Absa has objected to the dividend in specie valued at about R1.5bn, which Mayfair Speculators paid to Mayfair Holdings in August. This was before Jooste’s resignation as a director. The dividend consisted of houses, development properties, Lodestone Brands and a company that manufactured pipes.
"The timing of the dividend in specie [before Steinhoff’s financial irregularities became public and its share price collapsed] and the manner in which it was achieved, the fraud committed on Investec and the financial irregularities and fraudulent transactions within Steinhoff — all of which were masterminded by Jooste — demonstrate that the frauds are likely to continue," Van Niekerk said.
"The declaration of the dividend in specie by Speculators in favour of Holdings constituted nothing less than a fraud, the aim of which was to denude Speculators of its assets so as to benefit Holdings, and the Silver Oak Trust and its beneficiaries, which are, in all likelihood, Jooste and his family," she added.
Investec successfully brought an urgent ex parte application in the Western Cape High Court against Mayfair Speculators and Ruby Street Investments for an anti-dissipation order related to its assets. The sole director of Ruby Street is Daniel van der Merwe who was Steinhoff’s chief operating officer before recently being appointed its interim CEO.
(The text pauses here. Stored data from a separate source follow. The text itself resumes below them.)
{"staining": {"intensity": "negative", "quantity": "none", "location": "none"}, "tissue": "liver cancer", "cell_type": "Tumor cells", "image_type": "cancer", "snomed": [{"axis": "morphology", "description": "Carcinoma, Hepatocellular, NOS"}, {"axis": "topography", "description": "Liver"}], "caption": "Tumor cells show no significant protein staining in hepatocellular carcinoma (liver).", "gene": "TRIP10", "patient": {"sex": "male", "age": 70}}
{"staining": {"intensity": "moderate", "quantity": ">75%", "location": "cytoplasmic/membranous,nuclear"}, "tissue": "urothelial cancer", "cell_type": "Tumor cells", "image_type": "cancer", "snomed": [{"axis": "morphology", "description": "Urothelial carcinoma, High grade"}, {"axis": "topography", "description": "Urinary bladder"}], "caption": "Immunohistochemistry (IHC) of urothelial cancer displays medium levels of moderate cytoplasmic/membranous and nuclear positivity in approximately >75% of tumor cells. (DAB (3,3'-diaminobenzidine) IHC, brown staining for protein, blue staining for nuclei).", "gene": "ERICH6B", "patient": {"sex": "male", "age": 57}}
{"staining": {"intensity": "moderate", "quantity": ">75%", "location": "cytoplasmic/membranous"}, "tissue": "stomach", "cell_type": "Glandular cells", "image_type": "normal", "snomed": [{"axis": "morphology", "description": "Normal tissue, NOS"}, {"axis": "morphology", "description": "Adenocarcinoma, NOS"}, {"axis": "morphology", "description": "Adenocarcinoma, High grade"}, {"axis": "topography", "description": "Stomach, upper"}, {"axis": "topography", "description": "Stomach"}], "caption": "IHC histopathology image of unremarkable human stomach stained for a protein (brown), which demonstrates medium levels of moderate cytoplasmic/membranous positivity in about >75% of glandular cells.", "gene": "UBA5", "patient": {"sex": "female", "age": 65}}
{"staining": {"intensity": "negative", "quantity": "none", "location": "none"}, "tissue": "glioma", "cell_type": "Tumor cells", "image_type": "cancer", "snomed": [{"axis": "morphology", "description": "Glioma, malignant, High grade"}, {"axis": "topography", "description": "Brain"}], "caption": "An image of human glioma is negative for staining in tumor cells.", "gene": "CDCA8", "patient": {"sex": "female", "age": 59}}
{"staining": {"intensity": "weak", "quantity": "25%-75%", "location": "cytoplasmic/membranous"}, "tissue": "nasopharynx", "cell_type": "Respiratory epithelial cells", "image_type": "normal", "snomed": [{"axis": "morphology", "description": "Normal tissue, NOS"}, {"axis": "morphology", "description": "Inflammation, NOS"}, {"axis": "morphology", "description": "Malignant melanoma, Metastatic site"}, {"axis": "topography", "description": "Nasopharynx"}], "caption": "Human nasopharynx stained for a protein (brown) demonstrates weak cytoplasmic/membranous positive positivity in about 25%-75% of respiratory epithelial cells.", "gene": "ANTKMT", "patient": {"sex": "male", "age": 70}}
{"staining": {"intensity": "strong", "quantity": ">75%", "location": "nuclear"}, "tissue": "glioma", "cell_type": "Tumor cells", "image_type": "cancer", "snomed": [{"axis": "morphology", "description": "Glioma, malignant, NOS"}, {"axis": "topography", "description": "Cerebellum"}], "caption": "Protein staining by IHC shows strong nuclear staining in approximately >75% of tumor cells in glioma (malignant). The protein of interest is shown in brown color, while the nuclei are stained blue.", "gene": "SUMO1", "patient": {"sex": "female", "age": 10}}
Investec extended R93.5m to Mayfair Speculators on November 29 this year and R26.4m to Ruby Street after they applied to have the amounts advanced to them under existing loan agreements increased.
Van Niekerk said there would be little doubt that the conduct of Mayfair Speculators directors Stephanus Potgieter (Jooste’s son-in-law) and Jooste in inducing Investec to advance a further amount "was nothing less than naked fraud. It constituted a further step in the fraudulent course of conduct".
In his affidavit to court, Investec senior legal advisor Avrom Krengel said that when Jooste and Potgieter took out the additional loans from Investec they must have known about the financial irregularities and the inevitable collapse of the Steinhoff share price that would follow about a week later. They intentionally withheld this information from the bank.
He noted that Investec’s entire exposure to Mayfair Speculators and Ruby Street was secured by Steinhoff shares and that the bank held 8.6-million of the group’s shares.